J’ai acheté ce disque en vinyle il y a plus de dix ans, à l’époque où je pourchassais les Sun Ra à la trace et ebay n’existait pas encore. Je l’ai acheté à Mark, dans sa chambre de bonne de la rue La Bruyère. Ou plutôt je l’ai échangé contre un autre disque, peut-être un Marion Brown. Je me souviens que juste après, je suis allé voir un concert de Stereolab à la Boule Noire, pas loin de chez Mark. Je n’ai écouté le disque de Sun Ra qu’après le concert. Et j’y ai entendu les mêmes sons que Stereolab utilisait – ou en tout cas est-ce ainsi que j’ai rêvé tout cet enchaînement de musiques, à base de moog, d’orgues électriques, de sons tendus qui arrivent d’un coup dans le mix. Media Dream est un frère jumeau de Disco 3000, un de mes disques préférés de Ra : les deux disques ont été enregistrés en Italie, en 1978, en petite formation. Ra y utilise un synthétiseur italien, un Crumar, qui inclut une boîte à rythmes assez basique mais efficace.

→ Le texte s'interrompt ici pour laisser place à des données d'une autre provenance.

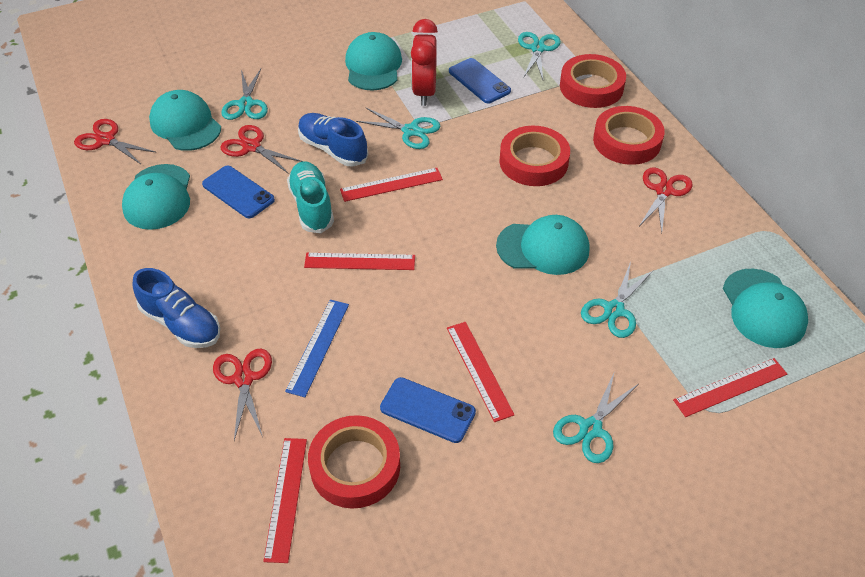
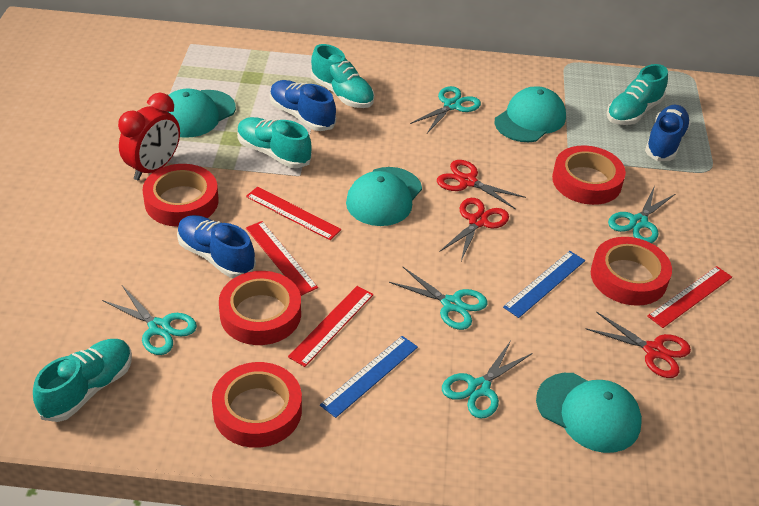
blue phone: [202,166,275,218] [380,377,476,443] [449,58,511,104] = 3 -> none = 0
blue ruler: [285,300,349,397] = 1 -> [320,336,418,418] [503,251,585,318] = 2
blue shoe: [133,268,220,348] [298,113,368,167] = 2 -> [177,215,256,278] [270,80,336,131] [645,105,691,161] = 3
red ruler: [263,438,307,563] [304,253,415,270] [340,168,443,202] [447,322,515,422] [673,358,787,417] = 5 -> [246,186,341,240] [246,221,318,296] [288,286,374,367] [647,266,732,328] = 4
red scissors: [74,119,157,164] [213,349,272,441] [220,125,302,174] [639,167,693,233] = 4 -> [437,160,526,209] [439,198,509,261] [586,312,691,378] = 3
red tape: [308,415,400,509] [499,126,570,186] [560,54,626,108] [593,106,665,165] = 4 -> [143,164,218,227] [212,362,302,448] [219,271,301,345] [552,146,626,205] [591,237,672,306] = 5
turquoise cap: [122,164,190,230] [149,90,221,151] [345,32,402,91] [496,215,589,275] [723,269,808,348] = 5 -> [167,89,236,138] [346,167,422,226] [495,86,566,142] [536,373,642,453] = 4
turquoise shoe: [287,161,334,233] = 1 -> [33,339,132,422] [237,117,312,168] [311,44,374,108] [606,64,668,125] = 4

J’ai toujours aimé Media Dream, mais un peu moins que Disco 3000. Récemment, le label Art Yard a entrepris de rééditer ces deux disques. D’abord en vinyle. Puis, récemment, en CD. D’abord, Disco 3000 : une version double CD, splendide, qui inclut toute la session, inédite. Et maintenant, Media Dream, lui aussi en version longue, qui permet d’écouter des morceaux dans leur version intégrale et d’autres, inédits. Un vrai bonheur, mais pas uniquement pour les maniaques de Ra. Les autres y trouveront leur compte tant cet album est extra-terrestre. Certaines nuits, je rêve d’assister à l’enregistrement de ces sessions, d’être dans la salle, sur scène, dans les étoiles.

Ma version originale de l’album, en vinyle, comporte un label (un rond central, dit-on dans les milieux éclairés) presque découpé à la main et semblable à celui ci-dessus. Cette image m’a toujours intriguée, fascinée. Ou plutôt, c’est le fait que Sun Ra ait choisi de s’approprier des images issues de la mythologie égyptienne qui me fascine. Et puis, le découpage artisanal, le collage, la photocopie, le papier bon marché, utilisés pour façonner cette étiquette : tout cela, cette sensation d’artisanat, ne peut que me plaire, tant elle déborde d’humanité, de fragilité aussi.